- MATERIAL FOR THE TASK
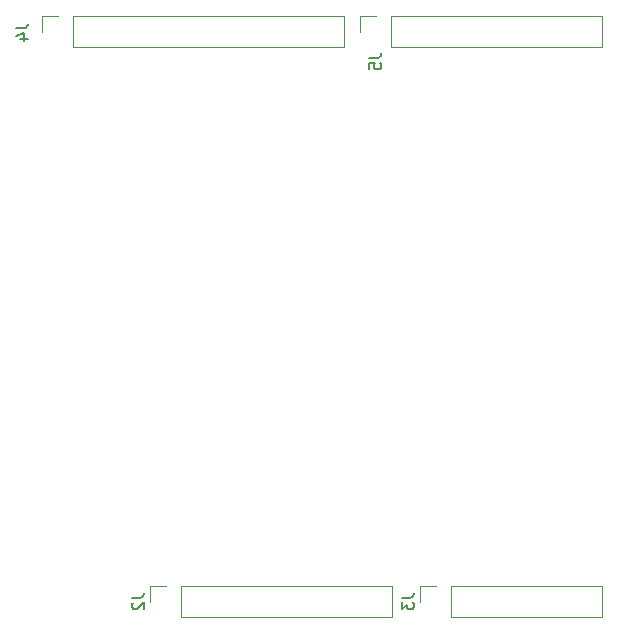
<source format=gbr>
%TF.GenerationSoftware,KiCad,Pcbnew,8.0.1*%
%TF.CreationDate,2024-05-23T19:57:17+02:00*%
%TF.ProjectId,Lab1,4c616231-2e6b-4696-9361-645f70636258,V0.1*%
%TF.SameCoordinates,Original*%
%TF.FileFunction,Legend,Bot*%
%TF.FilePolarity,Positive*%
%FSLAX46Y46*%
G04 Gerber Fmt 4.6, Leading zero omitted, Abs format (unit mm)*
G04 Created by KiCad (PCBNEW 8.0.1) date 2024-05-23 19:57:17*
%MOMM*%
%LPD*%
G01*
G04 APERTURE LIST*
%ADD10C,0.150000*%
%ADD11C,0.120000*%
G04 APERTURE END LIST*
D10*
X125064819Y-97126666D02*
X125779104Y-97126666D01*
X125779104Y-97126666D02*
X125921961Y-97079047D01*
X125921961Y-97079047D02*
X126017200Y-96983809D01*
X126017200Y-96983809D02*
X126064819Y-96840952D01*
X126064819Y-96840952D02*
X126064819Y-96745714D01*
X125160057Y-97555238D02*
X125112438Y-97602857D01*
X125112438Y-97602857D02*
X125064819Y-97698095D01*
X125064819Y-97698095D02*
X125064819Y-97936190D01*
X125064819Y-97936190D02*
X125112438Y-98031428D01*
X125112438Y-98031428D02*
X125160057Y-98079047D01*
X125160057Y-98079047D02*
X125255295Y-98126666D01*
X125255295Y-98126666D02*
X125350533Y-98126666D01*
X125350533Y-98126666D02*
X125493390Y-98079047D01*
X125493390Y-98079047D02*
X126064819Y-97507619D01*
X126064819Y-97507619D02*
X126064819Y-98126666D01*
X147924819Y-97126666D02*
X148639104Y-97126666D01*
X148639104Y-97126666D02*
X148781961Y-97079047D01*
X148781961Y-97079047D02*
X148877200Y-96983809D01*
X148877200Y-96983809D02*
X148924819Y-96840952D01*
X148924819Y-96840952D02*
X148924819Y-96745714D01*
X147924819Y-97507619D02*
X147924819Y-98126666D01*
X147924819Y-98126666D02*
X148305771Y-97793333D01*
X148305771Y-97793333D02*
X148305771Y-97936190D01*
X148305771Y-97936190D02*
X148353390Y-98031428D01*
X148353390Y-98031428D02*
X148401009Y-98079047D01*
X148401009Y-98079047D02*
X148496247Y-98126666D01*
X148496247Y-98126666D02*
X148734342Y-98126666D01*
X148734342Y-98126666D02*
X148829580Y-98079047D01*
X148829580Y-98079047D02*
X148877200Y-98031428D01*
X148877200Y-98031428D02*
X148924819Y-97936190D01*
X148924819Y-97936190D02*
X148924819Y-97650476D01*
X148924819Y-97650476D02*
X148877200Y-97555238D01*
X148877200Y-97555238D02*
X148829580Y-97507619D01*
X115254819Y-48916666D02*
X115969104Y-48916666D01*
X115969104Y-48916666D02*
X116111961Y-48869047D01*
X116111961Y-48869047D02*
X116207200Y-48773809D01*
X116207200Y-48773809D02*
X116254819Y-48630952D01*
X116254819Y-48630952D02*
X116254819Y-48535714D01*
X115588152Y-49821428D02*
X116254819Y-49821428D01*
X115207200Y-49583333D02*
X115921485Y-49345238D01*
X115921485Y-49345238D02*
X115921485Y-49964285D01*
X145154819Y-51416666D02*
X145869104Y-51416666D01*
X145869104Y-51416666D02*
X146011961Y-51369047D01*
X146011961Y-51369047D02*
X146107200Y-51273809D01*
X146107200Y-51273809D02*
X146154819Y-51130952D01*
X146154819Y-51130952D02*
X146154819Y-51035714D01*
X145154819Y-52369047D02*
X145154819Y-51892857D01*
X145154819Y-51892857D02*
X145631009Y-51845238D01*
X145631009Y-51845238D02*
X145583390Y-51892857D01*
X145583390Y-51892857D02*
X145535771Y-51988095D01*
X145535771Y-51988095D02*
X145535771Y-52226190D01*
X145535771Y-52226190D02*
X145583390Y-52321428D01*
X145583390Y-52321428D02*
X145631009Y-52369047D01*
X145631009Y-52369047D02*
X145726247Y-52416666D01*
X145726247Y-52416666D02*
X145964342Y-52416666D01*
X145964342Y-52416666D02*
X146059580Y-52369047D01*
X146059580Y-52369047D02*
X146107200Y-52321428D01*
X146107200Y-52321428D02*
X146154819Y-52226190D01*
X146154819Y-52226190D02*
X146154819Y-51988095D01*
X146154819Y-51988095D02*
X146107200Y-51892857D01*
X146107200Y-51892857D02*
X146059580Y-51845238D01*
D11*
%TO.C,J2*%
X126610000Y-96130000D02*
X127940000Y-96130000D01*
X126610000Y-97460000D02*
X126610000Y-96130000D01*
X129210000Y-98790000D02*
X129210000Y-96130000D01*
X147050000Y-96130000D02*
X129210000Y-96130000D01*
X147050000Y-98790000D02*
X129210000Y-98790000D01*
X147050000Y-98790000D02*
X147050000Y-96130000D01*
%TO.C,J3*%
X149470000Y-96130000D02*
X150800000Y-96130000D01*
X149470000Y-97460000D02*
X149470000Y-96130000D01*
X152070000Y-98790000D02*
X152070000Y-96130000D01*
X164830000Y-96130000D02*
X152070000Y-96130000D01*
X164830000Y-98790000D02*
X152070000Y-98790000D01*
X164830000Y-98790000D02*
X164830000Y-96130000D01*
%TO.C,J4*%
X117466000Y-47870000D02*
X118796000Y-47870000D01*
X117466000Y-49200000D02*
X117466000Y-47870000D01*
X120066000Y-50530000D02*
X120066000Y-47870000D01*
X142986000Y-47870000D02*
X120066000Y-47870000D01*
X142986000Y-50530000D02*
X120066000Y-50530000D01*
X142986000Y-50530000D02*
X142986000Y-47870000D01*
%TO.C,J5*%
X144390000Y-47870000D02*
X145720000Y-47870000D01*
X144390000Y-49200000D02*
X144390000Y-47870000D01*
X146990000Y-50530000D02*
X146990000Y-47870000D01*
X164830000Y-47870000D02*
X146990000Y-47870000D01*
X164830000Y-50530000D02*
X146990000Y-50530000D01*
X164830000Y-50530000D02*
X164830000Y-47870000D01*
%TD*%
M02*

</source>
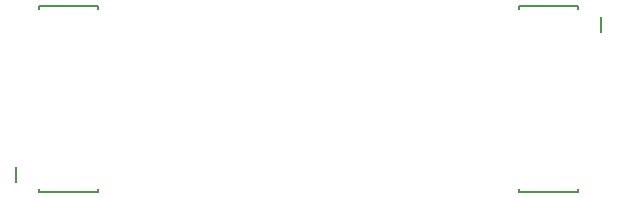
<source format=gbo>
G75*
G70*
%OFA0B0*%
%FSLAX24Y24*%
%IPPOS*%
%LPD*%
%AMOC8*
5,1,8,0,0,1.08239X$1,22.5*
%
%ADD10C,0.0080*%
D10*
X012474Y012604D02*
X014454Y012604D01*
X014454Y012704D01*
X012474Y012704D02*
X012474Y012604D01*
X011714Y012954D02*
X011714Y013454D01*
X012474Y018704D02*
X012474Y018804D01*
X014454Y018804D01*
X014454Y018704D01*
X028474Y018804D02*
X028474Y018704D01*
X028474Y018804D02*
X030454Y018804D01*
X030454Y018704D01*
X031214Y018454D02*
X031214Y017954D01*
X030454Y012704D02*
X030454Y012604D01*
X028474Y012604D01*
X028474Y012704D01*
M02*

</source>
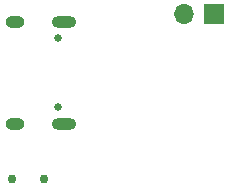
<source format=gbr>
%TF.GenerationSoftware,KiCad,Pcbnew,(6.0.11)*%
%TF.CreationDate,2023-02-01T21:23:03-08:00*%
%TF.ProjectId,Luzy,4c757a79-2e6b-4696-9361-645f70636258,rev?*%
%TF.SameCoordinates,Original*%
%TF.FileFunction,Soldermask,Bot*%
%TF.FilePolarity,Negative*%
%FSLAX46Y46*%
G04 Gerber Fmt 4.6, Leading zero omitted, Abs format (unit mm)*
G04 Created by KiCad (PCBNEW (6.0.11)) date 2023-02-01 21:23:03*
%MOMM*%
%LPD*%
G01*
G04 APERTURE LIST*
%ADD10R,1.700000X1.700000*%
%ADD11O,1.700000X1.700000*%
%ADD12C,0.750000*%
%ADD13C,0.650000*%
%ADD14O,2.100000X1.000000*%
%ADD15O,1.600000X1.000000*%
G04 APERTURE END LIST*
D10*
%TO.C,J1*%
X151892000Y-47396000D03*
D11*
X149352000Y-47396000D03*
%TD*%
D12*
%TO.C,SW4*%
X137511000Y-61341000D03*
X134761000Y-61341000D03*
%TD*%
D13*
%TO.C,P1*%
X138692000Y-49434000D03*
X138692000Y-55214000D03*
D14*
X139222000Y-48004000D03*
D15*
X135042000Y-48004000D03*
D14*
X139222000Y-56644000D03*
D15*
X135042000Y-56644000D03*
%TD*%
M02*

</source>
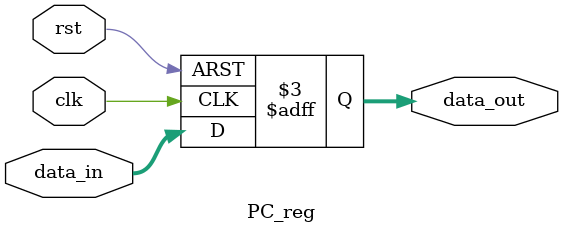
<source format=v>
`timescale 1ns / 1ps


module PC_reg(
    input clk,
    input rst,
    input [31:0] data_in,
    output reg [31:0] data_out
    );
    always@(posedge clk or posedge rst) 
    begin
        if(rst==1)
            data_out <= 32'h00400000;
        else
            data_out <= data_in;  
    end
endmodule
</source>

- REQUEST
Would you please copy, word for word, everything above from the line containing "X125350533Y-98126666D01*" down to the line containing "X148924819Y-96840952D02*", those two lines included?

- OUTPUT BELOW
X125350533Y-98126666D01*
X125350533Y-98126666D02*
X125493390Y-98079047D01*
X125493390Y-98079047D02*
X126064819Y-97507619D01*
X126064819Y-97507619D02*
X126064819Y-98126666D01*
X147924819Y-97126666D02*
X148639104Y-97126666D01*
X148639104Y-97126666D02*
X148781961Y-97079047D01*
X148781961Y-97079047D02*
X148877200Y-96983809D01*
X148877200Y-96983809D02*
X148924819Y-96840952D01*
X148924819Y-96840952D02*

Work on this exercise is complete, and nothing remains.